In her remarks, Senator Capito highlighted stories that she has heard from West Virginians on how the Biden administration’s economic policies have held them back from success and outlined Republican solutions to get the nation’s economy on track.
Challenges ‘at all levels’
Capito shared a story of an unnamed motorcoach operator and the challenges his business is facing come from all levels.
“The challenges his business is facing come from all levels. They own 38 buses but not all are operational. Why is that?
“In addition to elevated fuel costs, he cannot find enough drivers, and lingering supply chain issues have hampered their ability to conduct needed maintenance.
“He said that even when he gets a bus rolling and the group asks to stop for food, he is often met by restaurant owners in the parking lot, who say that their own staffing shortages are preventing them from providing service to the passengers.
“This is just one interaction, but it proves the multifaceted challenges created by ‘Bidenomics,’ the growing negative impact that these policies have made, and the handcuffs placed on our business owners that prevent them from doing their jobs.
“Sustained high inflation and interest rates means that operating costs are at levels where, even if prices are raised, business owners cannot reinvest into their businesses or hire to maintain a workforce.
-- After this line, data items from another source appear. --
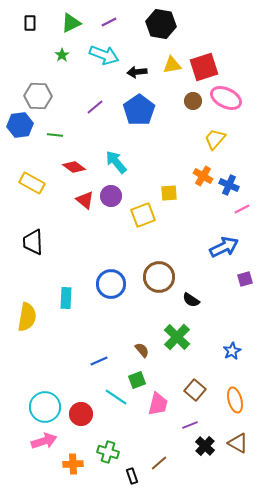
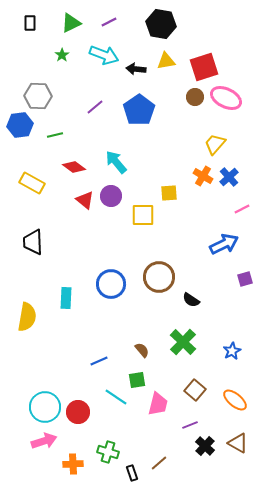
yellow triangle at (172, 65): moved 6 px left, 4 px up
black arrow at (137, 72): moved 1 px left, 3 px up; rotated 12 degrees clockwise
brown circle at (193, 101): moved 2 px right, 4 px up
green line at (55, 135): rotated 21 degrees counterclockwise
yellow trapezoid at (215, 139): moved 5 px down
blue cross at (229, 185): moved 8 px up; rotated 24 degrees clockwise
yellow square at (143, 215): rotated 20 degrees clockwise
blue arrow at (224, 247): moved 3 px up
green cross at (177, 337): moved 6 px right, 5 px down
green square at (137, 380): rotated 12 degrees clockwise
orange ellipse at (235, 400): rotated 35 degrees counterclockwise
red circle at (81, 414): moved 3 px left, 2 px up
black rectangle at (132, 476): moved 3 px up
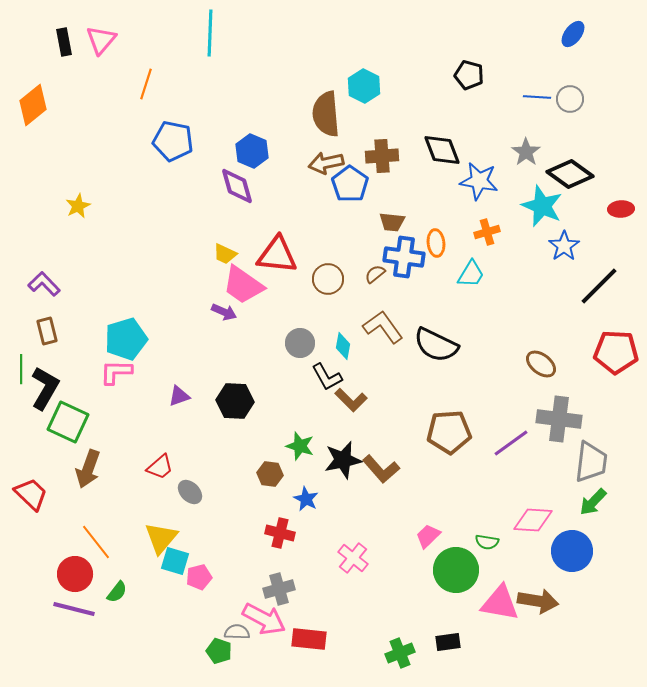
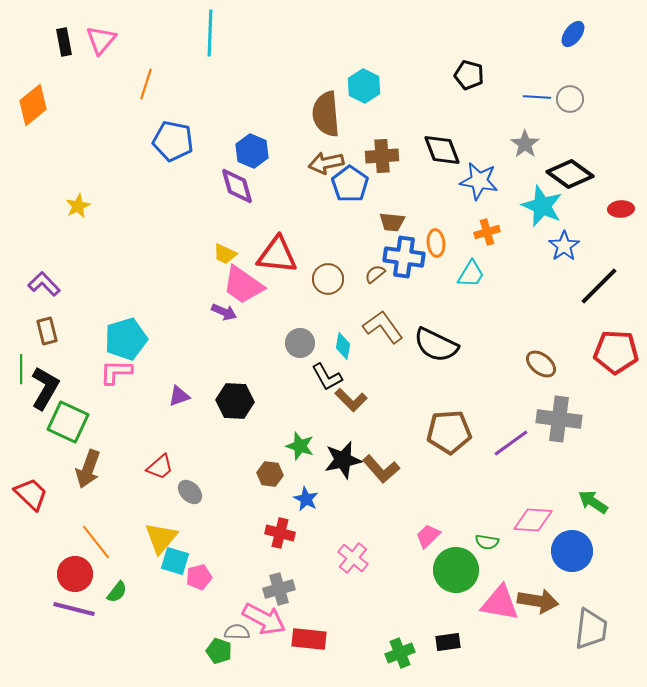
gray star at (526, 152): moved 1 px left, 8 px up
gray trapezoid at (591, 462): moved 167 px down
green arrow at (593, 502): rotated 80 degrees clockwise
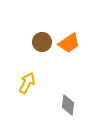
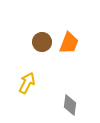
orange trapezoid: rotated 35 degrees counterclockwise
gray diamond: moved 2 px right
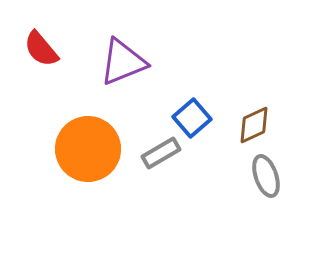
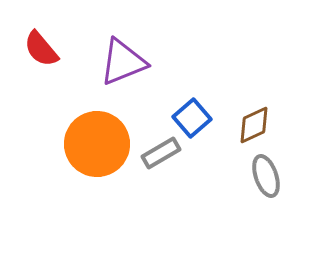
orange circle: moved 9 px right, 5 px up
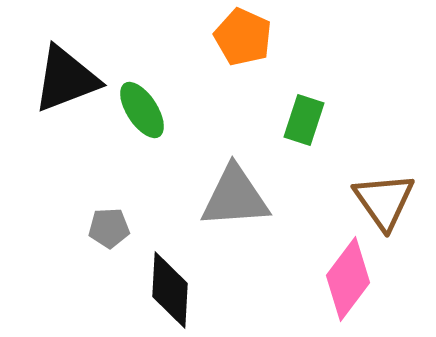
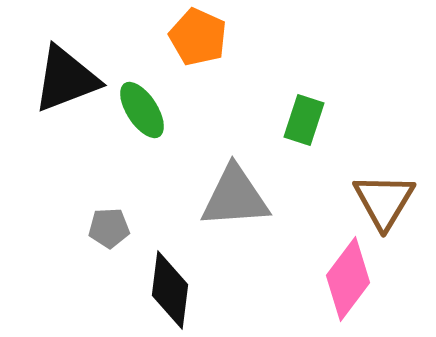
orange pentagon: moved 45 px left
brown triangle: rotated 6 degrees clockwise
black diamond: rotated 4 degrees clockwise
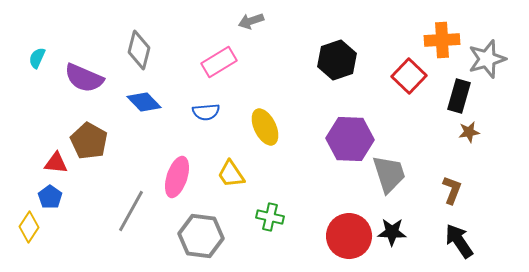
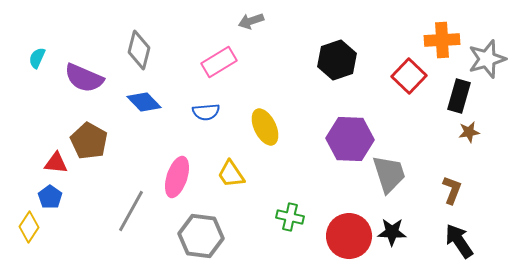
green cross: moved 20 px right
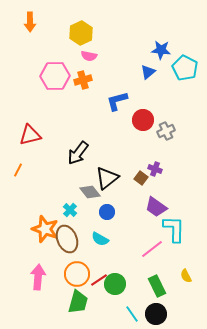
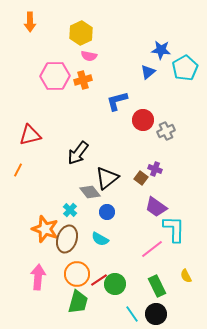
cyan pentagon: rotated 15 degrees clockwise
brown ellipse: rotated 40 degrees clockwise
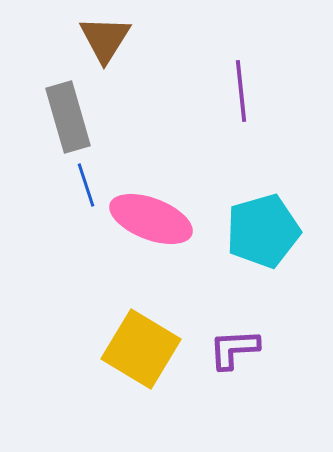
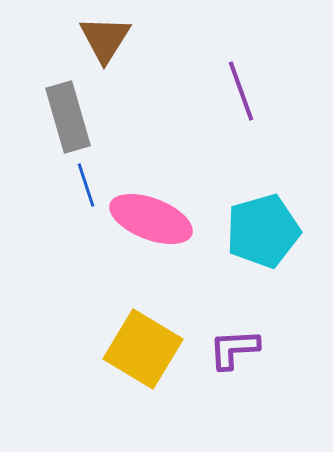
purple line: rotated 14 degrees counterclockwise
yellow square: moved 2 px right
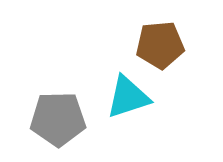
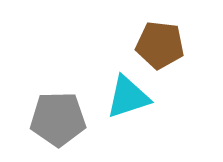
brown pentagon: rotated 12 degrees clockwise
“And because they’re forced to raise prices, those costs are passed onto the consumer who continues to make difficult choices about how they spend their money.
While Budget Charter sits less than 10 miles outside of the West Virginia border, many of its clients are in the Mountain State.
Capito gathered Shimshock’s story by happenstance. He was her driver a few weeks ago when her team needed a ride to and from a West Virginia University football game.
“They called for a bus to go to the main campus and we picked them up when another company couldn’t. I decided well, I’ll drive, since it was a U.S. Senator,” said Shimshock.
The conversation began with a formal introduction when the bus arrived, and the senator asked how long Shimshock had driven for the company. He explained that he owned the company, and their conversation progressed from there.
When she asked how his business was going, he was honest.
“It’s horrible,” he told her.
He shared how he’ll bring a bus to McDonalds, only to have the manager tell them he doesn’t have enough staff to fill the orders of the passengers.
He’s owned the company since 2005. Previously, he worked for his cousins’ company for about 25 years until he quit, and later decided to buy a bus and start his own business. His business was growing, until everything turned upside down in early 2020.
“We bought six buses and took delivery on the last one just before the lockdown,” said Shimshock, adding that his fleet was grounded for two years.
In need of help
Now, he’s struggling with inflation and a labor shortage that not only affects his business but other industries as well, from manufacturers who can’t supply parts on time to restaurants that don’t have enough staff to serve his 50 passengers when his coach pulls up.
“You can’t get employees. You can’t get parts. It’s just sad,” said Shimshock, noting the latest challenge is federal regulations for coaches that will make older motorcoaches non-compliant in some states. “Then you got this new EPA law that’s coming into effect and nobody can meet the EPA standards. It’s a mess out here.”
He’s glad that someone is listening, and hopes having a senator tell his story will motivate other elected officials to pay attention to not only his plight but that of the entire motorcoach industry. Still recovering from the pandemic, operators now are facing paying back loans that kept their companies afloat during the shutdown.
“It would be nice if the government could help us out – even though they didn’t before,” said Shimshock. “Some companies got some money (from the $2 billion CERTS Act) but I didn’t. Most of us got very little.”